Dataset entries
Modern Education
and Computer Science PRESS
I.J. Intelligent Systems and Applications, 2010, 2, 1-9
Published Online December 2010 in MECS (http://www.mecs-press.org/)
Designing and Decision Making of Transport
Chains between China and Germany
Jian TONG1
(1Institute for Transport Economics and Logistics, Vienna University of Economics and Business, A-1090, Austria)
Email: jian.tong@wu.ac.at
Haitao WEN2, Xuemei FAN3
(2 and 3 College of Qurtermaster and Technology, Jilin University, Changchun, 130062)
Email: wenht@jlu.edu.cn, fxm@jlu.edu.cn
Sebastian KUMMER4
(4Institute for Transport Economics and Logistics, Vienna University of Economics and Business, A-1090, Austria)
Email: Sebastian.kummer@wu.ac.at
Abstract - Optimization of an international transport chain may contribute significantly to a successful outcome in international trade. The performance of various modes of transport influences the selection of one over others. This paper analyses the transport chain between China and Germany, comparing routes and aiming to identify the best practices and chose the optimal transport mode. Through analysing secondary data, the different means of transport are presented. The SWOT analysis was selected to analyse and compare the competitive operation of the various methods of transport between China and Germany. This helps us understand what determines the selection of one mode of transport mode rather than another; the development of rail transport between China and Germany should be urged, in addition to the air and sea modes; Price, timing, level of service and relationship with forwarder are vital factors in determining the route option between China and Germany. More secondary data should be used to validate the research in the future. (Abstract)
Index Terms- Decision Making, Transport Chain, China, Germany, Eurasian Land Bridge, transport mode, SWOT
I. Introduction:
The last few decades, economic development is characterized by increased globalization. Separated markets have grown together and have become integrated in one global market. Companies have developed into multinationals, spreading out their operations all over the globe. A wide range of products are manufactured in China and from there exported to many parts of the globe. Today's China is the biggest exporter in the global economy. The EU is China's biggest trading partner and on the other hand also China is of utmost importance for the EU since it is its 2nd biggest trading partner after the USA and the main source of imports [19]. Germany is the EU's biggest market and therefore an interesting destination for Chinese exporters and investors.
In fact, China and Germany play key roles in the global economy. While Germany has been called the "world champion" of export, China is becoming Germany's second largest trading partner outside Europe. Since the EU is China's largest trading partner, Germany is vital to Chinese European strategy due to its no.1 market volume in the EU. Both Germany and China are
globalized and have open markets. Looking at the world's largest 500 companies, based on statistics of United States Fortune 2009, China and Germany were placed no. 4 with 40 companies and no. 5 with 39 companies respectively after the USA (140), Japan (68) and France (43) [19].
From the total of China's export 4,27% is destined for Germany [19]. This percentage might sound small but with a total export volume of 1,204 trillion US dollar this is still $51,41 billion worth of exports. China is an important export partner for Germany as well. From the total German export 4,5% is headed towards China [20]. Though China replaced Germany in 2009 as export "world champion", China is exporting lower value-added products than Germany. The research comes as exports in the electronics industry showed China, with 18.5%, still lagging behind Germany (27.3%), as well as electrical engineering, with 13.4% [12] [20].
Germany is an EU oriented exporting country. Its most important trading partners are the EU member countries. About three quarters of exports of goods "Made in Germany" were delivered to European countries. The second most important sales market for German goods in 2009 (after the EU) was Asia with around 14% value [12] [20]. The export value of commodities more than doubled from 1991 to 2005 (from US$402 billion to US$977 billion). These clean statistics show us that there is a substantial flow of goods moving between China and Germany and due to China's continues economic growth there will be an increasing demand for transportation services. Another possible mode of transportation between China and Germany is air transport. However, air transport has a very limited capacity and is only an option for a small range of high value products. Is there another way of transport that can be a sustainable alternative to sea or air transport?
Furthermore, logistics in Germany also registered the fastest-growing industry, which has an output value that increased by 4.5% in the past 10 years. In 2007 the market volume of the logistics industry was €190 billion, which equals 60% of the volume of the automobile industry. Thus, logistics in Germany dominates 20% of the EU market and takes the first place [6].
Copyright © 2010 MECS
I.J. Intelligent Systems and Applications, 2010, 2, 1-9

Problem to solve: Could you reproduce exactly the lines of the entries above, from the one with "and Computer Science PRESS" through the one with "Email: Sebastian.kummer@wu.ac.at", and nothing else?

Solution for this problem:
and Computer Science PRESS
I.J. Intelligent Systems and Applications, 2010, 2, 1-9
Published Online December 2010 in MECS (http://www.mecs-press.org/)
Designing and Decision Making of Transport
Chains between China and Germany
Jian TONG1
(1Institute for Transport Economics and Logistics, Vienna University of Economics and Business, A-1090, Austria)
Email: jian.tong@wu.ac.at
Haitao WEN2, Xuemei FAN3
(2 and 3 College of Qurtermaster and Technology, Jilin University, Changchun, 130062)
Email: wenht@jlu.edu.cn, fxm@jlu.edu.cn
Sebastian KUMMER4
(4Institute for Transport Economics and Logistics, Vienna University of Economics and Business, A-1090, Austria)
Email: Sebastian.kummer@wu.ac.at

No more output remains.